About this task
Please take the records that follow and repeat exactly the lines starting with the line with "planning, projections, estimating" and going on through the line with "### Paid Advisorships".

++++ Dataset records ++++

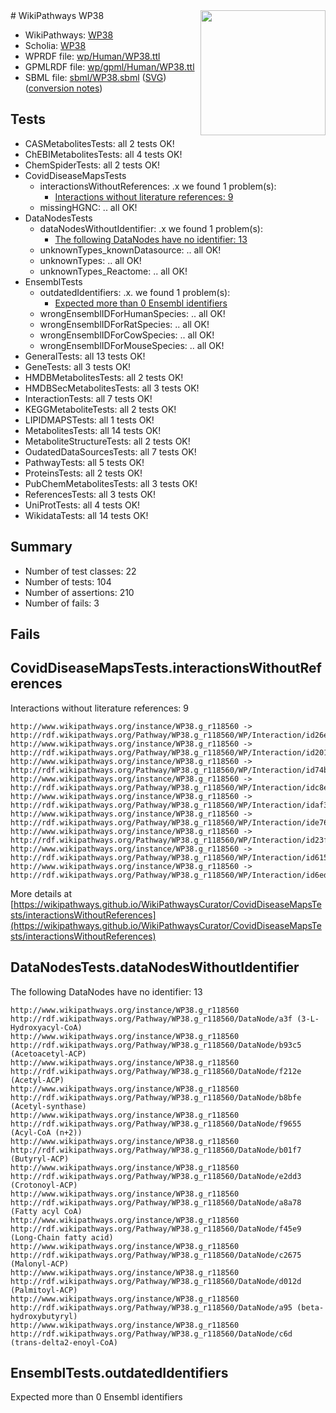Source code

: <img style="float: right; width: 200px" src="../logo.png" />
# WikiPathways WP38

* WikiPathways: [WP38](https://identifiers.org/wikipathways:WP38)
* Scholia: [WP38](https://scholia.toolforge.org/wikipathways/WP38)
* WPRDF file: [wp/Human/WP38.ttl](../wp/Human/WP38.ttl)
* GPMLRDF file: [wp/gpml/Human/WP38.ttl](../wp/gpml/Human/WP38.ttl)
* SBML file: [sbml/WP38.sbml](../sbml/WP38.sbml) ([SVG](../sbml/WP38.svg)) ([conversion notes](../sbml/WP38.txt))

## Tests
* CASMetabolitesTests: all 2 tests OK!
* ChEBIMetabolitesTests: all 4 tests OK!
* ChemSpiderTests: all 2 tests OK!
* CovidDiseaseMapsTests
    * interactionsWithoutReferences: .x we found 1 problem(s):
        * [Interactions without literature references: 9](#2e295937)
    * missingHGNC: .. all OK!
* DataNodesTests
    * dataNodesWithoutIdentifier: .x we found 1 problem(s):
        * [The following DataNodes have no identifier: 13](#8792c493)
    * unknownTypes_knownDatasource: .. all OK!
    * unknownTypes: .. all OK!
    * unknownTypes_Reactome: .. all OK!
* EnsemblTests
    * outdatedIdentifiers: .x. we found 1 problem(s):
        * [Expected more than 0 Ensembl identifiers](#f44398b7)
    * wrongEnsemblIDForHumanSpecies: .. all OK!
    * wrongEnsemblIDForRatSpecies: .. all OK!
    * wrongEnsemblIDForCowSpecies: .. all OK!
    * wrongEnsemblIDForMouseSpecies: .. all OK!
* GeneralTests: all 13 tests OK!
* GeneTests: all 3 tests OK!
* HMDBMetabolitesTests: all 2 tests OK!
* HMDBSecMetabolitesTests: all 3 tests OK!
* InteractionTests: all 7 tests OK!
* KEGGMetaboliteTests: all 2 tests OK!
* LIPIDMAPSTests: all 1 tests OK!
* MetabolitesTests: all 14 tests OK!
* MetaboliteStructureTests: all 2 tests OK!
* OudatedDataSourcesTests: all 7 tests OK!
* PathwayTests: all 5 tests OK!
* ProteinsTests: all 2 tests OK!
* PubChemMetabolitesTests: all 3 tests OK!
* ReferencesTests: all 3 tests OK!
* UniProtTests: all 4 tests OK!
* WikidataTests: all 14 tests OK!


## Summary

* Number of test classes: 22
* Number of tests: 104
* Number of assertions: 210
* Number of fails: 3

## Fails

<a name="2e295937" />

## CovidDiseaseMapsTests.interactionsWithoutReferences

Interactions without literature references: 9
```
http://www.wikipathways.org/instance/WP38.g_r118560 -> http://rdf.wikipathways.org/Pathway/WP38.g_r118560/WP/Interaction/id26e4d9f2
http://www.wikipathways.org/instance/WP38.g_r118560 -> http://rdf.wikipathways.org/Pathway/WP38.g_r118560/WP/Interaction/id201cb529
http://www.wikipathways.org/instance/WP38.g_r118560 -> http://rdf.wikipathways.org/Pathway/WP38.g_r118560/WP/Interaction/id74b437df
http://www.wikipathways.org/instance/WP38.g_r118560 -> http://rdf.wikipathways.org/Pathway/WP38.g_r118560/WP/Interaction/idc8eee1ac
http://www.wikipathways.org/instance/WP38.g_r118560 -> http://rdf.wikipathways.org/Pathway/WP38.g_r118560/WP/Interaction/idaf31885d
http://www.wikipathways.org/instance/WP38.g_r118560 -> http://rdf.wikipathways.org/Pathway/WP38.g_r118560/WP/Interaction/ide76ae3e8
http://www.wikipathways.org/instance/WP38.g_r118560 -> http://rdf.wikipathways.org/Pathway/WP38.g_r118560/WP/Interaction/id23ffeb9e
http://www.wikipathways.org/instance/WP38.g_r118560 -> http://rdf.wikipathways.org/Pathway/WP38.g_r118560/WP/Interaction/id61518157
http://www.wikipathways.org/instance/WP38.g_r118560 -> http://rdf.wikipathways.org/Pathway/WP38.g_r118560/WP/Interaction/id6edb8922
```

More details at [https://wikipathways.github.io/WikiPathwaysCurator/CovidDiseaseMapsTests/interactionsWithoutReferences](https://wikipathways.github.io/WikiPathwaysCurator/CovidDiseaseMapsTests/interactionsWithoutReferences)

<a name="8792c493" />

## DataNodesTests.dataNodesWithoutIdentifier

The following DataNodes have no identifier: 13
```
http://www.wikipathways.org/instance/WP38.g_r118560 http://rdf.wikipathways.org/Pathway/WP38.g_r118560/DataNode/a3f (3-L-Hydroxyacyl-CoA)
http://www.wikipathways.org/instance/WP38.g_r118560 http://rdf.wikipathways.org/Pathway/WP38.g_r118560/DataNode/b93c5 (Acetoacetyl-ACP)
http://www.wikipathways.org/instance/WP38.g_r118560 http://rdf.wikipathways.org/Pathway/WP38.g_r118560/DataNode/f212e (Acetyl-ACP)
http://www.wikipathways.org/instance/WP38.g_r118560 http://rdf.wikipathways.org/Pathway/WP38.g_r118560/DataNode/b8bfe (Acetyl-synthase)
http://www.wikipathways.org/instance/WP38.g_r118560 http://rdf.wikipathways.org/Pathway/WP38.g_r118560/DataNode/f9655 (Acyl-CoA (n+2))
http://www.wikipathways.org/instance/WP38.g_r118560 http://rdf.wikipathways.org/Pathway/WP38.g_r118560/DataNode/b01f7 (Butyryl-ACP)
http://www.wikipathways.org/instance/WP38.g_r118560 http://rdf.wikipathways.org/Pathway/WP38.g_r118560/DataNode/e2dd3 (Crotonoyl-ACP)
http://www.wikipathways.org/instance/WP38.g_r118560 http://rdf.wikipathways.org/Pathway/WP38.g_r118560/DataNode/a8a78 (Fatty acyl CoA)
http://www.wikipathways.org/instance/WP38.g_r118560 http://rdf.wikipathways.org/Pathway/WP38.g_r118560/DataNode/f45e9 (Long-Chain fatty acid)
http://www.wikipathways.org/instance/WP38.g_r118560 http://rdf.wikipathways.org/Pathway/WP38.g_r118560/DataNode/c2675 (Malonyl-ACP)
http://www.wikipathways.org/instance/WP38.g_r118560 http://rdf.wikipathways.org/Pathway/WP38.g_r118560/DataNode/d012d (Palmitoyl-ACP)
http://www.wikipathways.org/instance/WP38.g_r118560 http://rdf.wikipathways.org/Pathway/WP38.g_r118560/DataNode/a95 (beta-hydroxybutyryl)
http://www.wikipathways.org/instance/WP38.g_r118560 http://rdf.wikipathways.org/Pathway/WP38.g_r118560/DataNode/c6d (trans-delta2-enoyl-CoA)
```

<a name="f44398b7" />

## EnsemblTests.outdatedIdentifiers

Expected more than 0 Ensembl identifiers
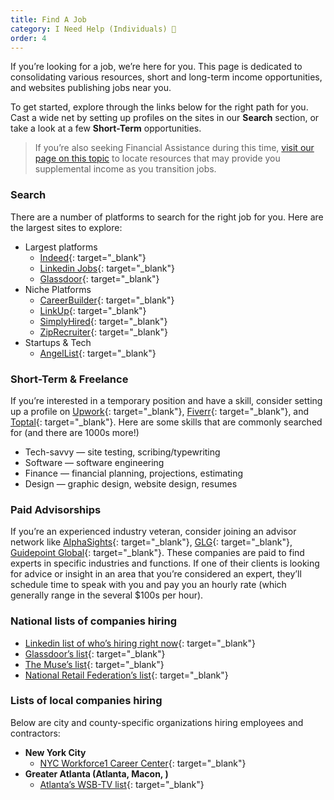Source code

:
 ```yaml
---
title: Find A Job
category: I Need Help (Individuals) 🙋
order: 4
---
```


If you’re looking for a job, we’re here for you. This page is dedicated to consolidating various resources, short and long-term income opportunities, and websites publishing jobs near you.

To get started, explore through the links below for the right path for you. Cast a wide net by setting up profiles on the sites in our **Search** section, or take a look at a few **Short-Term** opportunities.

> If you’re also seeking Financial Assistance during this time, [visit our page on this topic](**LINK**) to locate resources that may provide you supplemental income as you transition jobs.

### Search

There are a number of platforms to search for the right job for you. Here are the largest sites to explore:

* Largest platforms
  * [Indeed](https://www.indeed.com/q-Search-jobs.html?utm_source=crisiscommunity.com){: target="_blank"}
  * [Linkedin Jobs](https://www.linkedin.com/jobs/?utm_source=crisiscommunity.com){: target="_blank"}
  * [Glassdoor](https://www.glassdoor.com/Job/index.htm?utm_source=crisiscommunity.com){: target="_blank"}
* Niche Platforms
  * [CareerBuilder](https://www.careerbuilder.com/?utm_source=crisiscommunity.com){: target="_blank"}
  * [LinkUp](https://www.linkup.com/?utm_source=crisiscommunity.com){: target="_blank"}
  * [SimplyHired](https://www.simplyhired.com/?utm_source=crisiscommunity.com){: target="_blank"}
  * [ZipRecruiter](https://www.ziprecruiter.com/Search-Jobs-Near-Me?utm_source=crisiscommunity.com){: target="_blank"}
* Startups & Tech
  * [AngelList](https://angel.co/jobs?utm_source=crisiscommunity.com){: target="_blank"}

### Short-Term & Freelance

If you’re interested in a temporary position and have a skill, consider setting up a profile on [Upwork](https://www.upwork.com/ppc/landing/?gclid=CjwKCAjw1cX0BRBmEiwAy9tKHmUbnlfznPm8ncPasZVJoaOYy9sRQCu4uDObVCfKZ4av-tfjDD5xEhoC-NIQAvD_BwE&amp;utm_source=crisiscommunity.com){: target="_blank"}, [Fiverr](https://www.fiverr.com/start_selling?source=top_nav&amp;utm_source=crisiscommunity.com){: target="_blank"}, and [Toptal](https://www.toptal.com/talent/apply?utm_source=crisiscommunity.com){: target="_blank"}. Here are some skills that are commonly searched for (and there are 1000s more\!)

* Tech-savvy — site testing, scribing/typewriting
* Software — software engineering
* Finance — financial planning, projections, estimating
* Design — graphic design, website design, resumes

### Paid Advisorships

If you’re an experienced industry veteran, consider joining an advisor network like [AlphaSights](https://www.alphasights.com/advisors?utm_source=crisiscommunity.com){: target="_blank"}, [GLG](https://glg.it/council-members/?utm_source=crisiscommunity.com){: target="_blank"}, [Guidepoint Global](https://www.guidepoint.com/become-an-advisor/?utm_source=crisiscommunity.com){: target="_blank"}. These companies are paid to find experts in specific industries and functions. If one of their clients is looking for advice or insight in an area that you’re considered an expert, they’ll schedule time to speak with you and pay you an hourly rate (which generally range in the several $100s per hour).

### National lists of companies hiring

* [Linkedin list of who’s hiring right now](https://www.linkedin.com/feed/news/heres-whos-hiring-right-now-4525187/?utm_source=crisiscommunity.com){: target="_blank"}
* [Glassdoor’s list](https://www.glassdoor.com/blog/companies-hiring-to-address-covid-19/?utm_source=crisiscommunity.com){: target="_blank"}
* [The Muse’s list](https://www.themuse.com/advice/companies-hiring-during-coronavirus-covid-19?utm_source=crisiscommunity.com){: target="_blank"}
* [National Retail Federation’s list](https://nrf.com/resources/job-opportunities-workers-displaced-covid-19?utm_source=crisiscommunity.com){: target="_blank"}

### Lists of local companies hiring

Below are city and county-specific organizations hiring employees and contractors:

* **New York City**
  * [NYC Workforce1 Career Center](https://www1.nyc.gov/site/sbs/careers/virtual-wf1cc.page?utm_source=crisiscommunity.com){: target="_blank"}
* **Greater Atlanta (Atlanta, Macon, )**
  * [Atlanta’s WSB-TV list](https://www.wsbtv.com/news/local/these-are-companies-hiring-during-covid-19-outbreak/5GYRDGADH5HXFKGP4FCDODNM6Q/?utm_source=crisiscommunity.com){: target="_blank"}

++++

Response to the exercise
* Finance — financial planning, projections, estimating
* Design — graphic design, website design, resumes

### Paid Advisorships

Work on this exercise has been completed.